Estimated annual birth rate was 0.278 (95% CI: 0.241–0.337). We found strong support for a decline in apparent survival for all age-classes. Estimated survival declined by 9% in adults (0.941 in 1998, to 0.855 in 2013), 5% in juveniles (0.820 in 2000, to 0.767 in 2013) and 36% in calves (0.970 in 1997, to 0.606 in 2013). Evidence that survival was influenced by repeated hurricane activity leading to increased mortality and/or emigration was stronger for calves and juveniles than for adults.

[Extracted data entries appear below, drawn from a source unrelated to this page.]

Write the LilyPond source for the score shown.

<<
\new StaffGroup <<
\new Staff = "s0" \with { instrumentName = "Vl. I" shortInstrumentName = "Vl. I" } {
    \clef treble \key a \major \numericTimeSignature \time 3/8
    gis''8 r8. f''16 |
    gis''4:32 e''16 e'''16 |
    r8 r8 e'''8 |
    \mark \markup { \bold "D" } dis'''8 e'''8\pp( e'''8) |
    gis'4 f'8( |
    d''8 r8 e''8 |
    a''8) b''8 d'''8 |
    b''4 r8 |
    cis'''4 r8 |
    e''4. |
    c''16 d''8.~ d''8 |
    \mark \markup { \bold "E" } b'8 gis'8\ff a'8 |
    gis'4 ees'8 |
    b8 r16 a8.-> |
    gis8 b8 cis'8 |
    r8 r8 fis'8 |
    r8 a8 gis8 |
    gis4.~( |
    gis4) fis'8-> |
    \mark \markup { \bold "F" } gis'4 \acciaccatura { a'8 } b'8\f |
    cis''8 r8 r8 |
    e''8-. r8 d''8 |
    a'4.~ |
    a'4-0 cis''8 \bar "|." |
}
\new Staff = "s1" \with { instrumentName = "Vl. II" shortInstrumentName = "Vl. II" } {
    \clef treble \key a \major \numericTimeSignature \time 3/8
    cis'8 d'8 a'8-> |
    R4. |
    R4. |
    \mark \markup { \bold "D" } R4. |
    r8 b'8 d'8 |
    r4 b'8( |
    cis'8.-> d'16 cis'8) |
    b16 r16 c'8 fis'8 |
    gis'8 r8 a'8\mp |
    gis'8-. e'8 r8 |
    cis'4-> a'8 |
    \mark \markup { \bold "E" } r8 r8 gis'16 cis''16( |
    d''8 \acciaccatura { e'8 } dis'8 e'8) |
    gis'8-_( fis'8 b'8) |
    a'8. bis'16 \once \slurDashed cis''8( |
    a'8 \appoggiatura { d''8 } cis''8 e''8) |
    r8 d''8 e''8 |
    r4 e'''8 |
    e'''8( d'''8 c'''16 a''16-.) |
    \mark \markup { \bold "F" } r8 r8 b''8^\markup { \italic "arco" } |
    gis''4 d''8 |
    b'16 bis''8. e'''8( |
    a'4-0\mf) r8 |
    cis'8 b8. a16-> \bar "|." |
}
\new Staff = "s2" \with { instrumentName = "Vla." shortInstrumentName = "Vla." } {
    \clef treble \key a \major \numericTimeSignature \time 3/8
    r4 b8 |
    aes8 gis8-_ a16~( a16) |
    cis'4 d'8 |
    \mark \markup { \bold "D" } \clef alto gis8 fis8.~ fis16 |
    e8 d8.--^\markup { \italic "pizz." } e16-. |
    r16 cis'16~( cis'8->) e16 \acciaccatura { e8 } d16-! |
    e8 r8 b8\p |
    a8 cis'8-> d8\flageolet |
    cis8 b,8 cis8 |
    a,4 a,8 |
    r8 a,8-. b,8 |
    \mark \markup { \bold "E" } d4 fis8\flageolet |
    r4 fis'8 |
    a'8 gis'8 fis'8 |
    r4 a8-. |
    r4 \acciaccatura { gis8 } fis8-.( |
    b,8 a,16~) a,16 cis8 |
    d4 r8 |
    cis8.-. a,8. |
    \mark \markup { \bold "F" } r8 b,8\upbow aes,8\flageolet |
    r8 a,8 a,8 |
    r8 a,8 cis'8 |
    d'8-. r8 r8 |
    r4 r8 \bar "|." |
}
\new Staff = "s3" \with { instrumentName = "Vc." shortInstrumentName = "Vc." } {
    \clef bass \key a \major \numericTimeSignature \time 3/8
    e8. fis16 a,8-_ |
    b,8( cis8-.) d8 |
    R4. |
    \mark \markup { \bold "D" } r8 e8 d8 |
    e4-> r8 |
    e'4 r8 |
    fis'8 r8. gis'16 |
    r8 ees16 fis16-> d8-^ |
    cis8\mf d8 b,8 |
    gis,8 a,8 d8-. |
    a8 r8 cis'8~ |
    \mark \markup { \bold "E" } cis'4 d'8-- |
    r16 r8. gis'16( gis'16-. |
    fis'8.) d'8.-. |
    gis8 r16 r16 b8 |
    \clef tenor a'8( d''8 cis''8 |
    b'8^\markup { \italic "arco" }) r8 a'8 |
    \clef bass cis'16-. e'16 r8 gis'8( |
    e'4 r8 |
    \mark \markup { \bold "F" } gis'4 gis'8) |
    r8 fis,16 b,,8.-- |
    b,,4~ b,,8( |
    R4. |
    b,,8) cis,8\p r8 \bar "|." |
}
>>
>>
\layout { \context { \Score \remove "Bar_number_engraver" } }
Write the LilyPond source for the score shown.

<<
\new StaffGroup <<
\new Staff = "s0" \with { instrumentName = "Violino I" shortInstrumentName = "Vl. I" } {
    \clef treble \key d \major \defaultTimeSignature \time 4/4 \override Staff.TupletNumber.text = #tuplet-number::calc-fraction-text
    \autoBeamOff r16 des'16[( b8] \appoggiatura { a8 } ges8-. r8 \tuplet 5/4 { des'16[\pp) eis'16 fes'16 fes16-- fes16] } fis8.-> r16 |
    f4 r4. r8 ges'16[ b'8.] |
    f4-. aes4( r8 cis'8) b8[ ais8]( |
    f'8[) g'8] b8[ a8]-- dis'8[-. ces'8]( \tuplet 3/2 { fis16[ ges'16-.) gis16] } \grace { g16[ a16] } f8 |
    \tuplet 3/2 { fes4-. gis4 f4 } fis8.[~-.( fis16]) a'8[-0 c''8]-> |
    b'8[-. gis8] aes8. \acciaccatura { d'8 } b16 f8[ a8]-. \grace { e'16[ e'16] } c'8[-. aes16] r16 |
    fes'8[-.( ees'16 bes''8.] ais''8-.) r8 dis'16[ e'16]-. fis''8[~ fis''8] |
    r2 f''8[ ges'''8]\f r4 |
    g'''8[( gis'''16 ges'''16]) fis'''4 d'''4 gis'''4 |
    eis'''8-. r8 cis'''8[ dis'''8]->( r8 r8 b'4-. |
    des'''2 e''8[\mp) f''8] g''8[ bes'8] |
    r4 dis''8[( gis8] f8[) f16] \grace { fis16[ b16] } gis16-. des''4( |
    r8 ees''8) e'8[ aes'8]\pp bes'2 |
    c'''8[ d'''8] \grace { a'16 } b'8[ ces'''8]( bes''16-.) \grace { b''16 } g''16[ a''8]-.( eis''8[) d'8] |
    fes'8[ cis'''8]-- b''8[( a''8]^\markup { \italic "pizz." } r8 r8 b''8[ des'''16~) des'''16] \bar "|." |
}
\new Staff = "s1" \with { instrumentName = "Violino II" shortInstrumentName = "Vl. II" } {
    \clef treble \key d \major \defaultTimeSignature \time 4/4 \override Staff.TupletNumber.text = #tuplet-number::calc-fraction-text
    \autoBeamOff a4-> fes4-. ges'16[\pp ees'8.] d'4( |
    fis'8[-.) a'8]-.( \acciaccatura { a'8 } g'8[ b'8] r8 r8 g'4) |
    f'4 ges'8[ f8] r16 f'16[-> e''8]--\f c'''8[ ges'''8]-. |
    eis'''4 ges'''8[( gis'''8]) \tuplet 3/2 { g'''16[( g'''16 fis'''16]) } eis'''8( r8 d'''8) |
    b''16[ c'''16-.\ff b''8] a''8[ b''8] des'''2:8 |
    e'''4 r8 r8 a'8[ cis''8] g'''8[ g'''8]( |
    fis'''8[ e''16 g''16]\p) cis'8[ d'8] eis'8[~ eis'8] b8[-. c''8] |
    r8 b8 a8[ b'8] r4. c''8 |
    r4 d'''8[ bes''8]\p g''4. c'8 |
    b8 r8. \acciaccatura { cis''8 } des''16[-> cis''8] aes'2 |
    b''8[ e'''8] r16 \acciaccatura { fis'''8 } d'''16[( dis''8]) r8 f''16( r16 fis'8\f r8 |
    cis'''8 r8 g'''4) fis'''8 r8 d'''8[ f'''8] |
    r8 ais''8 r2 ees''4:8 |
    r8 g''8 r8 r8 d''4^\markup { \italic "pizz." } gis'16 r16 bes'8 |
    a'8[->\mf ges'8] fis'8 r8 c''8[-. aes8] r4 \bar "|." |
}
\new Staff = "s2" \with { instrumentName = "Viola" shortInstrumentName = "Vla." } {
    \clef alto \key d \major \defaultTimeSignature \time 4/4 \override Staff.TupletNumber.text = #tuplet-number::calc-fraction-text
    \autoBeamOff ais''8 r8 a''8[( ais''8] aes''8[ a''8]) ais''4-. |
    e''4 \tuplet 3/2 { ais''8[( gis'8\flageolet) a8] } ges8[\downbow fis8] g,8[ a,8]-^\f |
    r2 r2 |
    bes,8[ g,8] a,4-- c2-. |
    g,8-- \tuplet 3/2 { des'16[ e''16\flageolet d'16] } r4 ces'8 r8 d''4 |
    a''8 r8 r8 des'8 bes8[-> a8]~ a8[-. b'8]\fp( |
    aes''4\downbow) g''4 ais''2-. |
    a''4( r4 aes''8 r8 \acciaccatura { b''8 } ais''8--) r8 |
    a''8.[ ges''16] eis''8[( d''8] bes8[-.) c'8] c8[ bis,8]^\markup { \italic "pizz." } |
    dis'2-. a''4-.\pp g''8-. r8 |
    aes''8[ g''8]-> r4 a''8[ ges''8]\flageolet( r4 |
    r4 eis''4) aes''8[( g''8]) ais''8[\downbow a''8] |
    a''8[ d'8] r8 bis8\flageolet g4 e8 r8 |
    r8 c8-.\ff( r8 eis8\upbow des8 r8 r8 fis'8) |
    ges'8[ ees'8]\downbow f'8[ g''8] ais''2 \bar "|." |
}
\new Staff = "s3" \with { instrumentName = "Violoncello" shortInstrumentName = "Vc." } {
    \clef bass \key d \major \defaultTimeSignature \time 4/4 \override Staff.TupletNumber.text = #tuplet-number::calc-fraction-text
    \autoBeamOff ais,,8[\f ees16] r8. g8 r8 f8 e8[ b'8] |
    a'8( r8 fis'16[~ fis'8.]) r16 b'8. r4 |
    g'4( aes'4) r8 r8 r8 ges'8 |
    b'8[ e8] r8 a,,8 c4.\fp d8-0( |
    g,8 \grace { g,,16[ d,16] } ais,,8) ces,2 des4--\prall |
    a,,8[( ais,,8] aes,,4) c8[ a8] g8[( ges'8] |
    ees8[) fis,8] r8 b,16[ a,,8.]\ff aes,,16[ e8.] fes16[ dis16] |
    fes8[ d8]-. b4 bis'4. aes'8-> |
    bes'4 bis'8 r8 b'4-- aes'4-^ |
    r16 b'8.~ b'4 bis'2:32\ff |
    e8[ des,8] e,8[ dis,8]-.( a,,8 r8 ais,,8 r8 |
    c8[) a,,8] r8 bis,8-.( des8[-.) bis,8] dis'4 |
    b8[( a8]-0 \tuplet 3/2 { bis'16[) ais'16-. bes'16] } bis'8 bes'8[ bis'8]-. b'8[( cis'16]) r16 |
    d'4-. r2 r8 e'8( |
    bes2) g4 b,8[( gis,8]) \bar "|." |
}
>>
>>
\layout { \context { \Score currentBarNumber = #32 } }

PVA simulations of an assumed isolated South Abaco population showed that declines would lead to extinction within decades, even under the most optimistic scenario.
Around the World
How dolphins fare after a catastrophic event is likely to vary considerably between locations and will depend on both the resilience of the population and of the ecosystem, as well as the severity of the event (Fazioli and Minzer, 2020).
In Galveston Bay, a estuary in Texas with a resident population of bottlenose dolphins, Hurricane Harvey inundated the region with record-breaking rainfall in August 2017, altering the salinity of the bay. After this event, many of the dolphins shifted habitats from shallow open bay to deep channels where salinity increased with depth, according to a study in the journal Esutaries and Coasts. While most dolphins evacuated the upper portion of the bay, many remaining dolphins shifted habitats from shallow open bay to deep channels where salinity increased with depth.
In Mississippi Sound, post-Katrina, researchers observed short and long-term effects from the storm including higher calf mortality (that was compensated later by higher-reproductive rates), a slight increase in the number of juvenile stranding events, and changes in feeding behavior and locations (Fazioli and Minzer, 2020).
Yet, in the Charlotte Harbor estuary of Florida, Hurricane Charley had no lasting impact on dolphin population numbers, despite the 2 to 3-month decrease in dissolved oxygen and reduced fish within the estuary (Fazioli and Minzer, 2020).
“As more and more things are changing, and changing fast, the plasticity of a species will be critical in their survival. Luckily dolphins are good at this, so it bodes well for their future as a species,” said Elliser. “But at some point plasticity won’t be enough, and we need to make sure we don’t take things to a tipping point where we can’t come back.”